As they moved down to the plains in the last few decades, communities of Yukpa, and of Barí Indians farther to the south, have clashed with local ranchers, with some Wayúu Indians – from the Guajira peninsula, to the north – who work as sharecroppers or rent land, and even among themselves.

Three indigenous people were killed in an incident between Yukpa communities in October 2009, after the Chávez administration handed over communal land titles to 41,600 hectares to three of the more than 100 Yukpa communities.

With regard to the coal deposits on the land claimed by the Yukpa, anthropologist Lusbi Portillo with Homo et Natura, an environmental group that has supported indigenous people in their struggles for land over the last quarter century, told IPS “that coal will not be exploited, at least without the consent of the Yukpa, because a large part of it is under the ranches that the government decided to hand over to their communities.”

To the north of the Sierra de Perijá, in the foothills of the Montes de Oca, the Cerrejón mine in Colombia has 900 million tons in proven coal reserves and produces 32 million tons annually, while the Guasare mine in Venezuela has 400 million tons in reserves and produces 6.8 million tons a year.

“Without a doubt much more land must be expropriated to complete the territory claimed by the Yukpa, and there is still a long way to go for indigenous people to fully achieve rights like free determination, autonomy or self-government, jurisdiction of native laws, and the use of natural resources within their territories,” Portillo said.

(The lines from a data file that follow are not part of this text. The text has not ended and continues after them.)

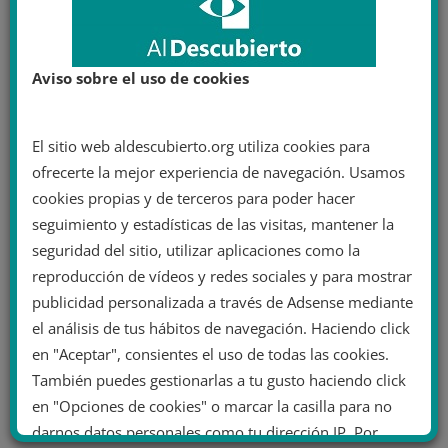
Aviso sobre el uso de cookies
El sitio web aldescubierto.org utiliza cookies para
ofrecerte la mejor experiencia de navegación. Usamos
cookies propias y de terceros para poder hacer
seguimiento y estadísticas de las visitas, mantener la
seguridad del sitio, utilizar aplicaciones como la
reproducción de vídeos y redes sociales y para mostrar
publicidad personalizada a través de Adsense mediante
el análisis de tus hábitos de navegación. Haciendo click
en "Aceptar", consientes el uso de todas las cookies.
También puedes gestionarlas a tu gusto haciendo click
en "Opciones de cookies" o marcar la casilla para no
darnos datos personales como tu dirección IP. Por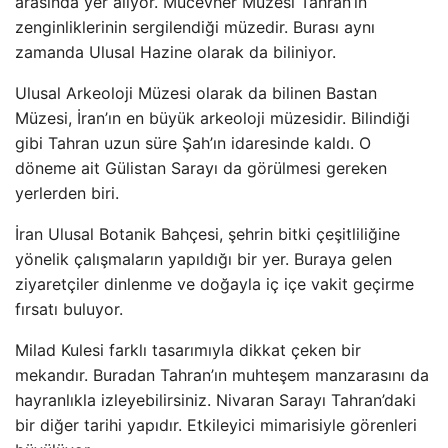
arasında yer alıyor. Mücevher Müzesi Tahran’ın
zenginliklerinin sergilendiği müzedir. Burası aynı
zamanda Ulusal Hazine olarak da biliniyor.
Ulusal Arkeoloji Müzesi olarak da bilinen Bastan
Müzesi, İran’ın en büyük arkeoloji müzesidir. Bilindiği
gibi Tahran uzun süre Şah’ın idaresinde kaldı. O
döneme ait Gülistan Sarayı da görülmesi gereken
yerlerden biri.
İran Ulusal Botanik Bahçesi, şehrin bitki çeşitliliğine
yönelik çalışmaların yapıldığı bir yer. Buraya gelen
ziyaretçiler dinlenme ve doğayla iç içe vakit geçirme
fırsatı buluyor.
Milad Kulesi farklı tasarımıyla dikkat çeken bir
mekandır. Buradan Tahran’ın muhteşem manzarasını da
hayranlıkla izleyebilirsiniz. Nivaran Sarayı Tahran’daki
bir diğer tarihi yapıdır. Etkileyici mimarisiyle görenleri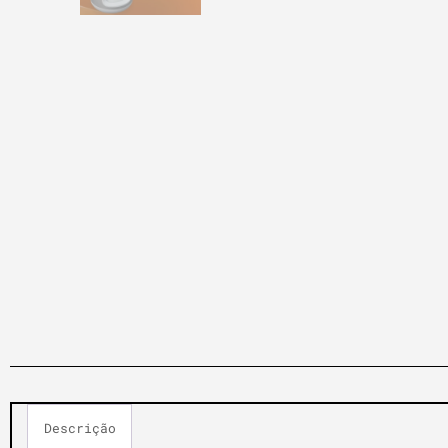
Descrição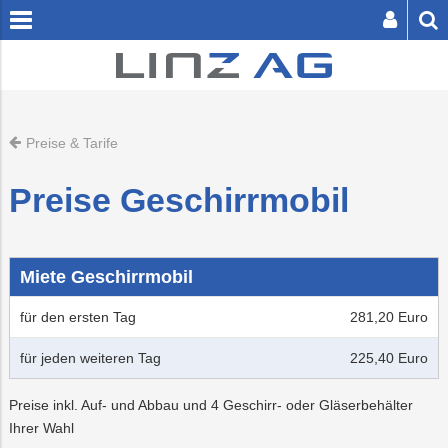
[
zum
zum
Inhalt
Footer
springen
springen
Preise & Tarife
SER BUTTON SENDET DIE SUCHE AB.
Preise Geschirrmobil
Miete Geschirrmobil
Privatkunden
für den ersten Tag
281,20 Euro
Zuhause
Abfall
Containerservic
Einfamilienhaus
Fernwärme
Abfallbehälter-
Fahrplanauskunf
Schwimmen
Energie
Unternehmen
Businesskunden
Bestellung
für jeden weiteren Tag
225,40 Euro
Service
Abwasser
Unterwegs
Kanalanschluss
Preise
Wohnanlage
Tickets
Sauna
Bestattung
EIS-
Infrastruktur
Presse
Über
&
&
&
&
Verbrauchsübers
die
Preise inkl. Auf- und Abbau und 4 Geschirr- oder Gläserbehälter
Dienstleistungen
Tarife
Tarife
Wellness
LINZ
Abfalltrennung
Erdgas
Freizeit
Energieberatun
Wasseranschlu
Eissport
Friedhöfe
LINZ
Logistik
Karriere
Ihrer Wahl
AG
&
AG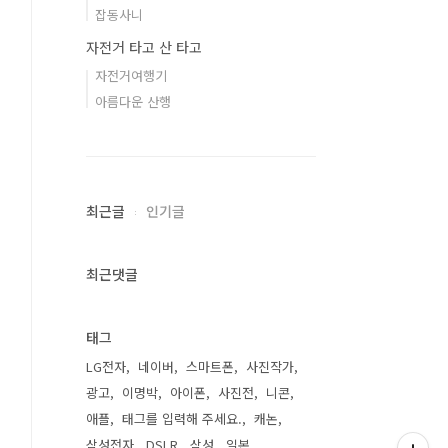
잡동사니
자전거 타고 산 타고
자전거여행기
아름다운 산행
최근글
인기글
최근댓글
태그
LG전자
네이버
스마트폰
사진작가
광고
이명박
아이폰
사진전
니콘
애플
태그를 입력해 주세요.
캐논
삼성전자
DSLR
삼성
일본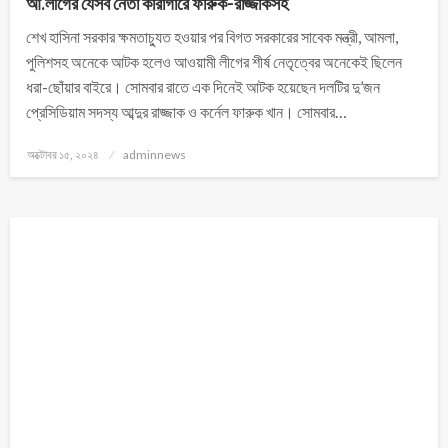
আ.লীগের যেসব নেতা কারাগারে ফারুক-রাজ্জাকসহ
শেখ হাসিনা সরকার ক্ষমতাচ্যুত হওয়ার পর বিগত সরকারের সাবেক মন্ত্রী, আমলা,
পুলিশসহ অনেকে আটক হলেও আওয়ামী লীগের শীর্ষ নেতৃত্বের অনেকেই ছিলেন
ধরা-ছোঁয়ার বাইরে। সোমবার রাতে এক দিনেই আটক হয়েছেন দলটির দু’জন
প্রেসিডিয়াম সদস্য আব্দুর রাজ্জাক ও কর্নেল ফারুক খান। সোমবার…
অক্টোবর ১৫, ২০২৪
adminnews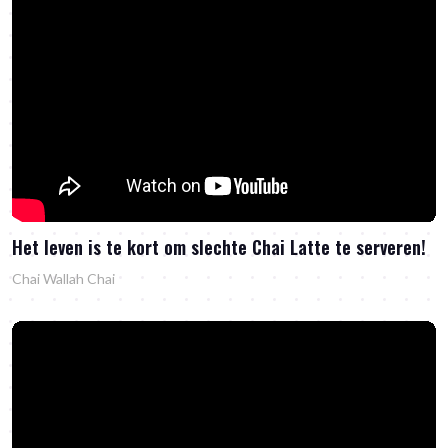
Het leven is te kort om slechte Chai Latte te serveren!
Chai Wallah Chai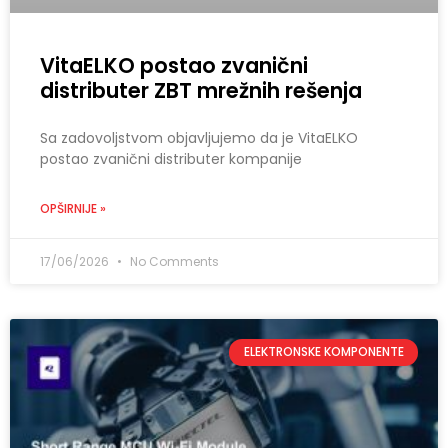
VitaELKO postao zvanični
distributer ZBT mrežnih rešenja
Sa zadovoljstvom objavljujemo da je VitaELKO
postao zvanični distributer kompanije
OPŠIRNIJE »
17/06/2026
No Comments
ELEKTRONSKE KOMPONENTE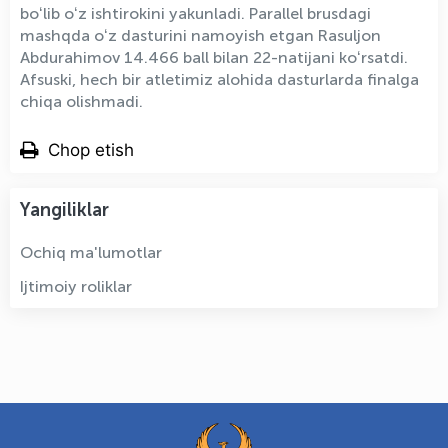
boʻlib oʻz ishtirokini yakunladi. Parallel brusdagi
mashqda oʻz dasturini namoyish etgan Rasuljon
Abdurahimov 14.466 ball bilan 22-natijani koʻrsatdi.
Afsuski, hech bir atletimiz alohida dasturlarda finalga
chiqa olishmadi.
Chop etish
Yangiliklar
Ochiq ma'lumotlar
Ijtimoiy roliklar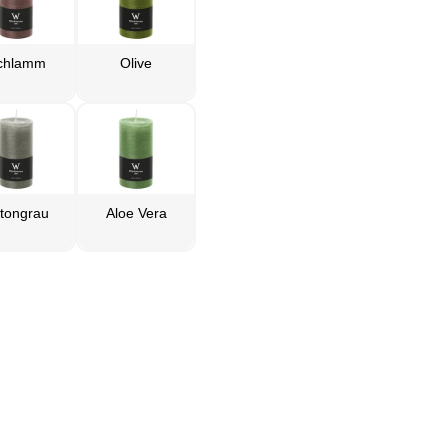
chlamm
Olive
tongrau
Aloe Vera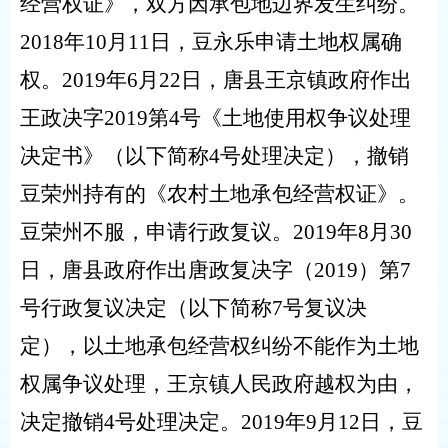
经营权证》，双方因承包地边界发生纠纷。
2018
年
10
月
11
日，豆永乐申请土地权属确
权。
2019
年
6
月
22
日，唐县王京镇政府作出
王政决字
2019
第
4
号《土地使用权争议处理
决定书》（以下简称
4
号处理决定），撤销
豆荣州持有的《农村土地承包经营权证》。
豆荣州不服，申请行政复议。
2019
年
8
月
30
日，唐县政府作出唐政复决字（
2019
）第
7
号行政复议决定（以下简称
7
号复议决
定），以土地承包经营权纠纷不能作为土地
权属争议处理，王京镇人民政府越权为由，
决定撤销
4
号处理决定。
2019
年
9
月
12
日，豆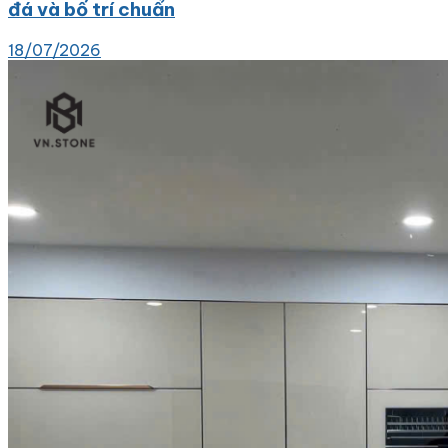
đá và bố trí chuẩn
18/07/2026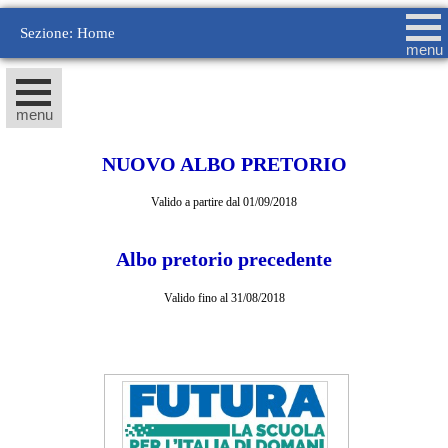
Sezione: Home
menu
menu
NUOVO ALBO PRETORIO
Valido a partire dal 01/09/2018
Albo pretorio precedente
Valido fino al 31/08/2018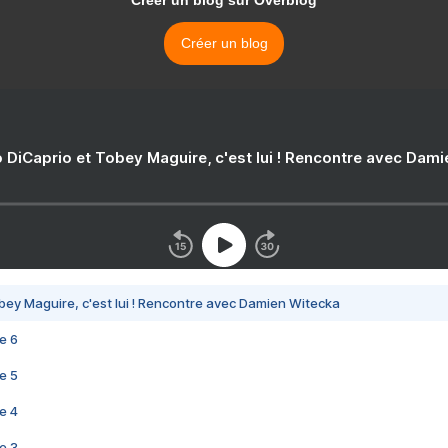
Créer un blog sur Overblog
Créer un blog
 DiCaprio et Tobey Maguire, c'est lui ! Rencontre avec Dam
bey Maguire, c'est lui ! Rencontre avec Damien Witecka
e 6
e 5
e 4
e 3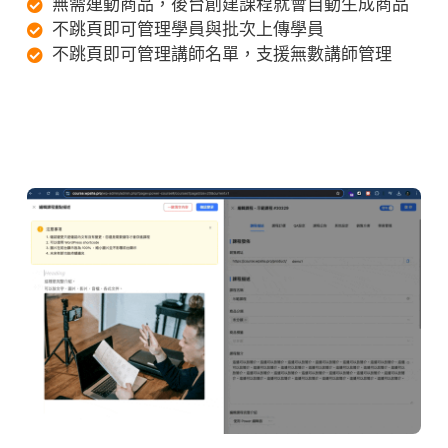
無需連動商品，後台創建課程就會自動生成商品
不跳頁即可管理學員與批次上傳學員
不跳頁即可管理講師名單，支援無數講師管理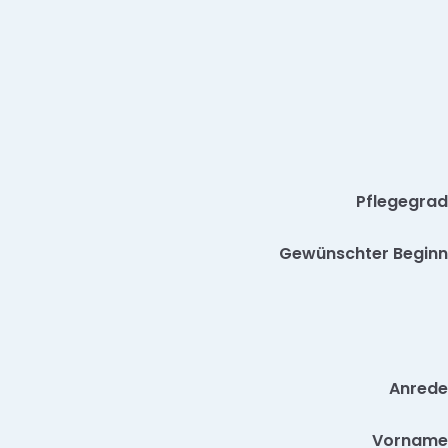
Pflegegrad
Gewünschter Beginn
Anrede
Vorname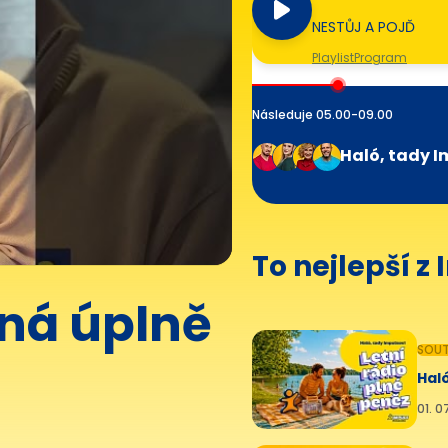
NESTŮJ A POJĎ
Playlist
Program
Následuje 05.00-09.00
Haló, tady I
To nejlepší z
oná úplně
SOUT
Haló
01. 0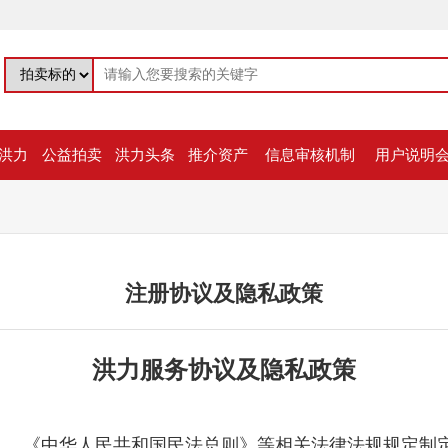
洪力
公益拍卖
洪力头条
推介资产
信息审核机制
用户说明
注册协议及隐私政策
洪力服务协议及隐私政策
》、《中华人民共和国民法总则》等相关法律法规规定制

“But President Chávez’s decision, announced by Vice President Elías Jaua, makes us very happy, and we give him credit for that. It is never too late for good news,” the activist said.

At the ceremony to inaugurate one of the new indigenous farms on Oct. 12, Jaua asked the Yukpa “to help us salvage traditional values like collective work, solidarity and fraternity, to build an Amerindian socialism”.

The vice president said that “the people who worked and invested resources in the 25 farms that the government recovered for the Yukpa will be compensated and will be given help to find new land, to continue their productive activities.”

“We have proposed a peaceful agreement to take these lands and pay everything that is necessary so that the Yukpa can occupy the premises,” he said.

For years, the government had refused to pay for the improvements made by ranchers and farmers on the land, as the Barí and Yukpa communities were demanding in order to put an end to their long-running disputes with local farmers.

Some ranchers have said they will gladly hand over the land in dispute as soon as the government pays for the improvements they have made on it. But in the meantime, they say, they will stay on the land, and keep it guarded.

“It is just that the government has a bad reputation for paying up. That is why the ranchers are prepared to keep working on their farms until the government lives up to its promises,” said the president of the national cattle ranchers association, Cipriano Heredia.

Miguel Rincón, of the ranchers association of Machiques – the main city in the area – said “the 25 affected farms, 10 of which are already occupied by the Yukpa and 15 that are to be handed over, now have 20,000 head of cattle and represent a production of 2,000 steers a year and 25,000 litres of milk per day.

“That production is at risk of being lost in this country that imports meat and milk, because the experience on the ranches that have been occupied by indigenous people indicates that they consume what they find, sell to the best buyer, and even sell pieces of land to Wayúu Indians and local peasants, before abandoning the place,” Rincón remarked.

Legislator Romero also warned that the government ordered the expropriation of the ranches to go ahead without waiting for the native territories demarcation commission, an environment ministry body, to finish its work.

Furthermore, he said that the studies on social and productive aspects required by law to ensure the economic viability of the new collectively-owned indigenous farms had not been presented.

But Reina Ubiriche, chief of the El Tokuko Yukpa community in the foothills of the Sierra de Perijá, said they had recovered “what was stolen from us…We will work the land and the fruits it produces will be our thanks.”